==== SOURCE INFORMATION

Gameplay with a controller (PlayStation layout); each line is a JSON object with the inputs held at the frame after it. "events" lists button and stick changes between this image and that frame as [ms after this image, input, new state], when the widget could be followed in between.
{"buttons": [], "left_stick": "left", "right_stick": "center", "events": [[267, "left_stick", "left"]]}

========
==== SOURCE INFORMATION

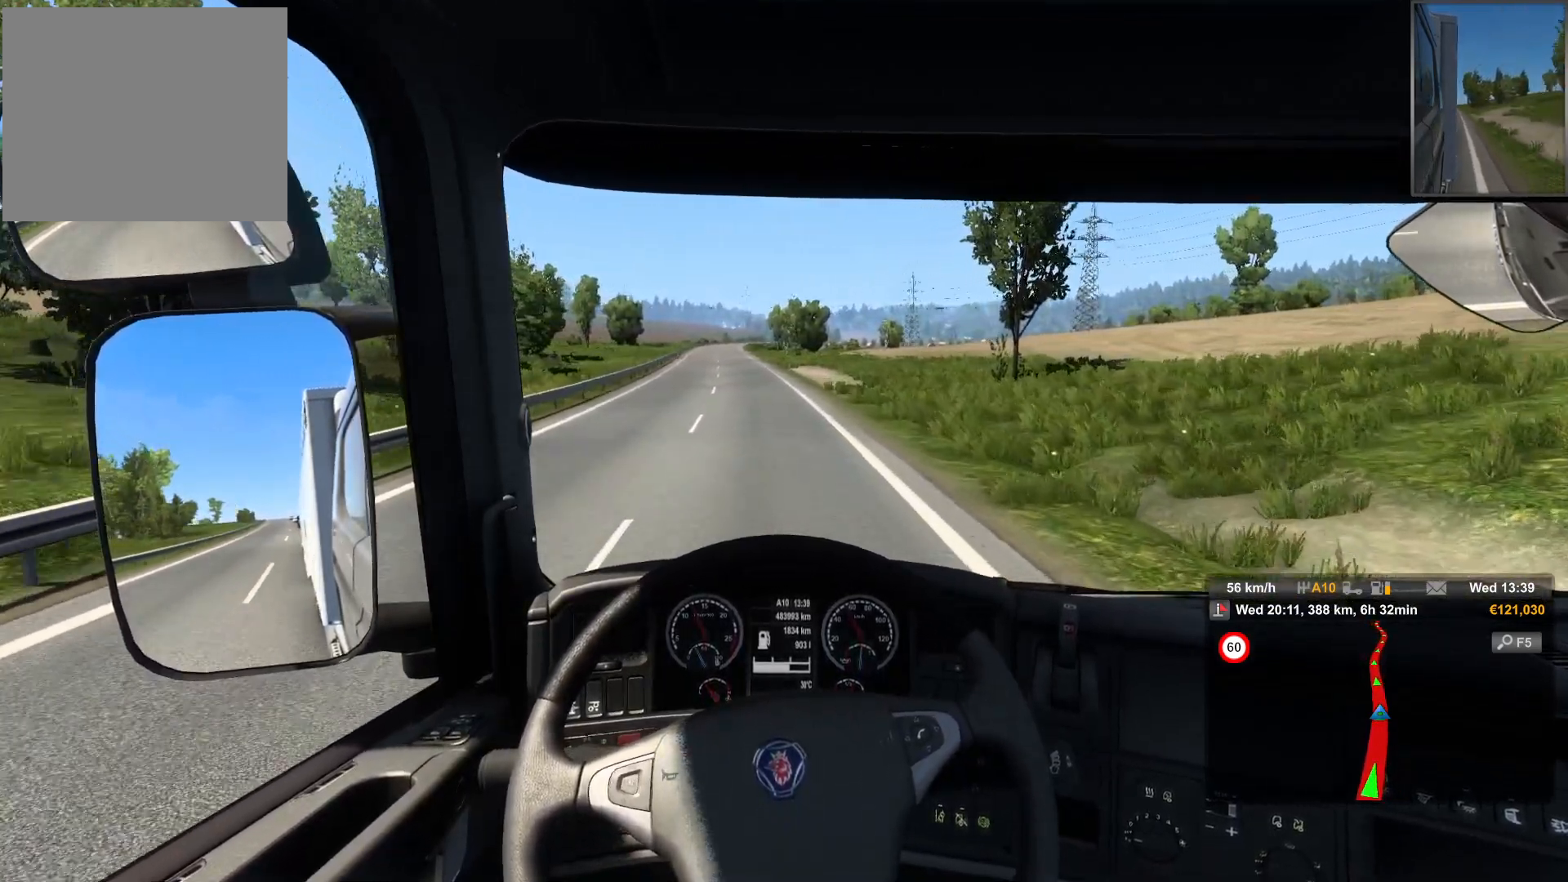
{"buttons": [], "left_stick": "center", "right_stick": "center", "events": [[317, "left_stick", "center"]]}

========

ABOUT THIS TASK. Going through the listing above, count the lines in which the word "center" appears, and give only the number.

ANSWER AREA. 2